Beneficiaries include all farmers in crop and livestock production.

The intervention came after a realisation that agricultural production was being affected by lack of funding as most farmers did not have collateral required by financial institutions as security.

Other farmers also had problems settling the loans and ended up losing their property.

Beneficiaries will not receive money, but will get government and financial institutions guarantee to access seed, fertilisers, chemicals and livestock inputs from manufacturers.

Officially launching the fund, Zanu-PF secretary for administration Cde Didymus Mutasa said the programme was in line with the Zim-Asset which was aimed at ensuring household and national food security and nutrition.

“Nowadays the party leads Government and the two should work hand in hand,” he said. “Zanu-PF initiated Zim-Asset and now it is a government programme.

“Beneficiaries of this fund should boost food production so that we stop importing maize from Zambia and Malawi. Beneficiaries of the project should also go into value addition to maximise profits.

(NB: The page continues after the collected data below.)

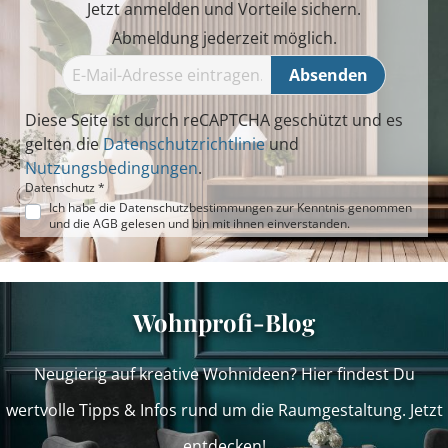
Jetzt anmelden und Vorteile sichern.
Abmeldung jederzeit möglich.
Absenden
Diese Seite ist durch reCAPTCHA geschützt und es
gelten die
Datenschutzrichtlinie
und
Nutzungsbedingungen
.
Datenschutz *
Ich habe die
Datenschutzbestimmungen
zur Kenntnis genommen
und die
AGB
gelesen und bin mit ihnen einverstanden.
Wohnprofi-Blog
Neugierig auf kreative Wohnideen? Hier findest Du
wertvolle Tipps & Infos rund um die Raumgestaltung. Jetzt
entdecken!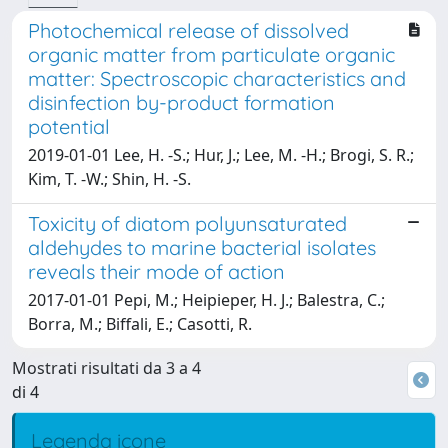
Photochemical release of dissolved
organic matter from particulate organic
matter: Spectroscopic characteristics and
disinfection by-product formation
potential
2019-01-01 Lee, H. -S.; Hur, J.; Lee, M. -H.; Brogi, S. R.;
Kim, T. -W.; Shin, H. -S.
Toxicity of diatom polyunsaturated
aldehydes to marine bacterial isolates
reveals their mode of action
2017-01-01 Pepi, M.; Heipieper, H. J.; Balestra, C.;
Borra, M.; Biffali, E.; Casotti, R.
Mostrati risultati da 3 a 4
di 4
Legenda icone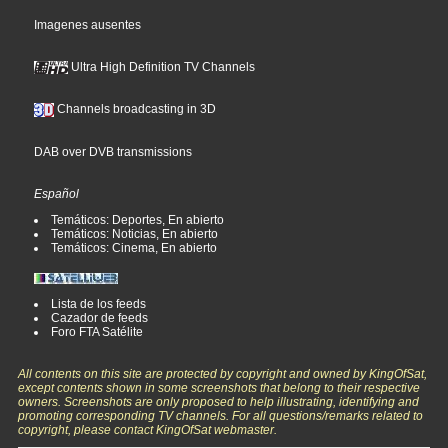
Imagenes ausentes
Ultra High Definition TV Channels
Channels broadcasting in 3D
DAB over DVB transmissions
Español
Temáticos: Deportes, En abierto
Temáticos: Noticias, En abierto
Temáticos: Cinema, En abierto
Lista de los feeds
Cazador de feeds
Foro FTA Satélite
All contents on this site are protected by copyright and owned by KingOfSat,
except contents shown in some screenshots that belong to their respective
owners. Screenshots are only proposed to help illustrating, identifying and
promoting corresponding TV channels. For all questions/remarks related to
copyright, please contact KingOfSat webmaster.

“We are our own liberators. Through hard work we were able to overcome sanctions imposed on us since 1999 by people who wanted to reverse gains of the liberation struggle. They will never succeed.”

Cde Mutasa urged youths who did not own land to be patient as their opportunity to do so would come soon.

“Some youths are complaining that they did not benefit from the land reform,” he said. “Land is limited, but your chance will come and you can own land. This programme will also assist youths to be industrialists.”

Agriculture, Mechanisation and Irrigation Development Minister Dr Joseph Made said the ministry was willing to work with beneficiaries in the implementation of the programme.

“You should work with the ministry’s parastatals and departments, especially Agritex, in the selection of beneficiaries and veterinary services on livestock issues,” he said.

“We are in the process of reviewing imports so that we do not import commodities already on the market. I am willing to put stringent measures on food imports as long as there is a constant supply from local farmers.”

Lasch Enterprises managing director Evans Zininga urged farmers to pay back loans so that the fund would continue to benefit more people.

“Some farmers have a tendency of not paying back loans and this has affected the effectiveness of empowerment projects,” he said. “Farmers should learn to bank money so that it circulates within the formal sector. The country is faced with liquidity crunch. If the money circulates within the formal sector, banks will have money and farmers will also have capital for farming.”

The projects will be monitored and evaluated regularly.